--- Start of ENTRIES SHOWN ---

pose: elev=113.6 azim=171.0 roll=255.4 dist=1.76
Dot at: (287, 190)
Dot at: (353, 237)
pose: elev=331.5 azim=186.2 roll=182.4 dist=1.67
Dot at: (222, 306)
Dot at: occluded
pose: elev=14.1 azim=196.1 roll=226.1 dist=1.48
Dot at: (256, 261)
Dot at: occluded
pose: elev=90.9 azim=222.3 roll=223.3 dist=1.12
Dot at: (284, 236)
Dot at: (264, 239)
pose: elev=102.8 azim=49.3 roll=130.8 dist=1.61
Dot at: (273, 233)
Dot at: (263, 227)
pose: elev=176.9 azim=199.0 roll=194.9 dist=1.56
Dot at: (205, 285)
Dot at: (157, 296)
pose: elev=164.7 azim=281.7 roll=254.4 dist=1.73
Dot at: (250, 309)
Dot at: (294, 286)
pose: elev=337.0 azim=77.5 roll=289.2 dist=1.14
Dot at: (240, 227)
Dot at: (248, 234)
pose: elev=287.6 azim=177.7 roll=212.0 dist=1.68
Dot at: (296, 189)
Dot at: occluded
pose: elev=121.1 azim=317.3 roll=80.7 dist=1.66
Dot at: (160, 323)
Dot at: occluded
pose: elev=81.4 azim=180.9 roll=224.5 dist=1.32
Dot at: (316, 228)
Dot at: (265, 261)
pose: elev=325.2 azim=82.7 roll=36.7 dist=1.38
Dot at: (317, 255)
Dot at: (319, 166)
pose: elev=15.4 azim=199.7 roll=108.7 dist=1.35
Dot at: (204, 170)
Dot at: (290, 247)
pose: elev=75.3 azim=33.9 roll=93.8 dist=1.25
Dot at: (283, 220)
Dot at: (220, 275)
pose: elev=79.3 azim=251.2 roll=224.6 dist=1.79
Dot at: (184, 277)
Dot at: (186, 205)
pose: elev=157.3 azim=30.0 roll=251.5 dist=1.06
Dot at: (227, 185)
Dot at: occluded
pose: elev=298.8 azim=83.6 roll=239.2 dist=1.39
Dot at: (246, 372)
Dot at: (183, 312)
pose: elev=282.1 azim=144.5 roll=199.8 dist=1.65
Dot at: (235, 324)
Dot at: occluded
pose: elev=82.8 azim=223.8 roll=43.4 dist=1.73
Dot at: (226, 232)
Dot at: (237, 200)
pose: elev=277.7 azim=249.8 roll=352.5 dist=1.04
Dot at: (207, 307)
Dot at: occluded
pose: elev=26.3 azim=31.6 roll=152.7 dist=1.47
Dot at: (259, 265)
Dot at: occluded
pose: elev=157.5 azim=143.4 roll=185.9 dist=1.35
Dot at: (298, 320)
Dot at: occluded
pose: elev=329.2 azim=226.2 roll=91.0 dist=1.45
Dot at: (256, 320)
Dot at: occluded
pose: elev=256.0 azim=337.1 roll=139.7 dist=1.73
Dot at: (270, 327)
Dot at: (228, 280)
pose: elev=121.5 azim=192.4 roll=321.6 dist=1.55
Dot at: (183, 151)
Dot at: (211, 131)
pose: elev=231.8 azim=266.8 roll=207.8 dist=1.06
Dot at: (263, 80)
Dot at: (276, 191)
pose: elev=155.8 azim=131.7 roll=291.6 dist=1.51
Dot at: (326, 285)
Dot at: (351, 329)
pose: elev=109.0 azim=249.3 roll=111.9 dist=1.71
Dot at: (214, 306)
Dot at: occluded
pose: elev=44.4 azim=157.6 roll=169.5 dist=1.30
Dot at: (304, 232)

--- End of ENTRIES SHOWN ---

• **AIM OF THE TASK**
Rename "pose" to "camera" throughout the records above and reproduce every line with no other change.

• **RESPONSE**
camera: elev=113.6 azim=171.0 roll=255.4 dist=1.76
Dot at: (287, 190)
Dot at: (353, 237)
camera: elev=331.5 azim=186.2 roll=182.4 dist=1.67
Dot at: (222, 306)
Dot at: occluded
camera: elev=14.1 azim=196.1 roll=226.1 dist=1.48
Dot at: (256, 261)
Dot at: occluded
camera: elev=90.9 azim=222.3 roll=223.3 dist=1.12
Dot at: (284, 236)
Dot at: (264, 239)
camera: elev=102.8 azim=49.3 roll=130.8 dist=1.61
Dot at: (273, 233)
Dot at: (263, 227)
camera: elev=176.9 azim=199.0 roll=194.9 dist=1.56
Dot at: (205, 285)
Dot at: (157, 296)
camera: elev=164.7 azim=281.7 roll=254.4 dist=1.73
Dot at: (250, 309)
Dot at: (294, 286)
camera: elev=337.0 azim=77.5 roll=289.2 dist=1.14
Dot at: (240, 227)
Dot at: (248, 234)
camera: elev=287.6 azim=177.7 roll=212.0 dist=1.68
Dot at: (296, 189)
Dot at: occluded
camera: elev=121.1 azim=317.3 roll=80.7 dist=1.66
Dot at: (160, 323)
Dot at: occluded
camera: elev=81.4 azim=180.9 roll=224.5 dist=1.32
Dot at: (316, 228)
Dot at: (265, 261)
camera: elev=325.2 azim=82.7 roll=36.7 dist=1.38
Dot at: (317, 255)
Dot at: (319, 166)
camera: elev=15.4 azim=199.7 roll=108.7 dist=1.35
Dot at: (204, 170)
Dot at: (290, 247)
camera: elev=75.3 azim=33.9 roll=93.8 dist=1.25
Dot at: (283, 220)
Dot at: (220, 275)
camera: elev=79.3 azim=251.2 roll=224.6 dist=1.79
Dot at: (184, 277)
Dot at: (186, 205)
camera: elev=157.3 azim=30.0 roll=251.5 dist=1.06
Dot at: (227, 185)
Dot at: occluded
camera: elev=298.8 azim=83.6 roll=239.2 dist=1.39
Dot at: (246, 372)
Dot at: (183, 312)
camera: elev=282.1 azim=144.5 roll=199.8 dist=1.65
Dot at: (235, 324)
Dot at: occluded
camera: elev=82.8 azim=223.8 roll=43.4 dist=1.73
Dot at: (226, 232)
Dot at: (237, 200)
camera: elev=277.7 azim=249.8 roll=352.5 dist=1.04
Dot at: (207, 307)
Dot at: occluded
camera: elev=26.3 azim=31.6 roll=152.7 dist=1.47
Dot at: (259, 265)
Dot at: occluded
camera: elev=157.5 azim=143.4 roll=185.9 dist=1.35
Dot at: (298, 320)
Dot at: occluded
camera: elev=329.2 azim=226.2 roll=91.0 dist=1.45
Dot at: (256, 320)
Dot at: occluded
camera: elev=256.0 azim=337.1 roll=139.7 dist=1.73
Dot at: (270, 327)
Dot at: (228, 280)
camera: elev=121.5 azim=192.4 roll=321.6 dist=1.55
Dot at: (183, 151)
Dot at: (211, 131)
camera: elev=231.8 azim=266.8 roll=207.8 dist=1.06
Dot at: (263, 80)
Dot at: (276, 191)
camera: elev=155.8 azim=131.7 roll=291.6 dist=1.51
Dot at: (326, 285)
Dot at: (351, 329)
camera: elev=109.0 azim=249.3 roll=111.9 dist=1.71
Dot at: (214, 306)
Dot at: occluded
camera: elev=44.4 azim=157.6 roll=169.5 dist=1.30
Dot at: (304, 232)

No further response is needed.